BJ’s Wholesale takes environmentally damaged site
In the summer of 2014, Miami-Dade County residents will be able to welcome a big box store with less resistance than Midtown’s looming Walmart: a BJ’s Wholesale club at 7090 Coral Way.
Pan American Companies, a real estate developer based in Coral Gables, won approval in March to develop the brownfield site with a state development bonus tax of $240,000 and is moving ahead with transforming the brownfield site into retail space. Construction on the BJ’s structure will begin this month.
“We expect the concrete building pad to be poured before Christmas,” said a representative for Pan American. At this point, all water and sewer lines are in place.
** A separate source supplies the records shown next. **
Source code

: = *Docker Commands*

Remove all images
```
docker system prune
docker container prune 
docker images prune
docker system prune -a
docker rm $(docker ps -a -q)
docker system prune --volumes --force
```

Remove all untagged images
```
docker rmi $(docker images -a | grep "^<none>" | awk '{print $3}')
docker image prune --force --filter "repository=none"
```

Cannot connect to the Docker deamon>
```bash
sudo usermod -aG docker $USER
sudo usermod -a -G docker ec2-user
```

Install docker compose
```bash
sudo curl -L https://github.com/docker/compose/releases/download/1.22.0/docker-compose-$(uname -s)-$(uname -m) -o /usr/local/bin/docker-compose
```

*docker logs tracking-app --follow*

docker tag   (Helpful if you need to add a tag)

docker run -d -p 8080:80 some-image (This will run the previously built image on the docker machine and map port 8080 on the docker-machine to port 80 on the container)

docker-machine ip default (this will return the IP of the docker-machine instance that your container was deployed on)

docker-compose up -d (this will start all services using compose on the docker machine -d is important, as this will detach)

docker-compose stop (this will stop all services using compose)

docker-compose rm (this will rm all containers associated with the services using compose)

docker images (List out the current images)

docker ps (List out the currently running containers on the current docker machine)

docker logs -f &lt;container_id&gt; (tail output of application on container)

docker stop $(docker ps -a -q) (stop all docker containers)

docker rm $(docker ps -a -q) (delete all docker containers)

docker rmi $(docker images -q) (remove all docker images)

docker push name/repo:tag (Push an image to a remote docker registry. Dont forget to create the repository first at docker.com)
Brownfield sites are properties whose use may be complicated by environmental contamination. Incentives to develop the site are offered by the State of Florida in the form of bonus taxes to help develop and contain contaminants. Containment can be as simple as paving the land to keep contaminated soil in place.
What marked approximately the 18 acres at 7090 Coral Way as environmentally toxic? Its past of wood treatment with a chemical solution of chromate copper arsenate and creosote when leased successively to the Miami Wood Treating Facility, Lindsley Lumber and Stanley Davison between 1941 and 1980.
As part of the brownfield development agreement, the site will eventually provide 120 new jobs with an average annual wage of $21,820.
In addition to the BJ’s and adjacent filling station, two outparcels will include a bank and a quick service restaurant. A second large block of retail space is being developed that will either be split into two large spaces or become one large space and eight to ten additional smaller retail spaces of 1,250 to 2,500 square feet each.
The Coral Terrace-area BJ’s will join 201 others in 15 states, 29 of which are in Florida with seven in Miami.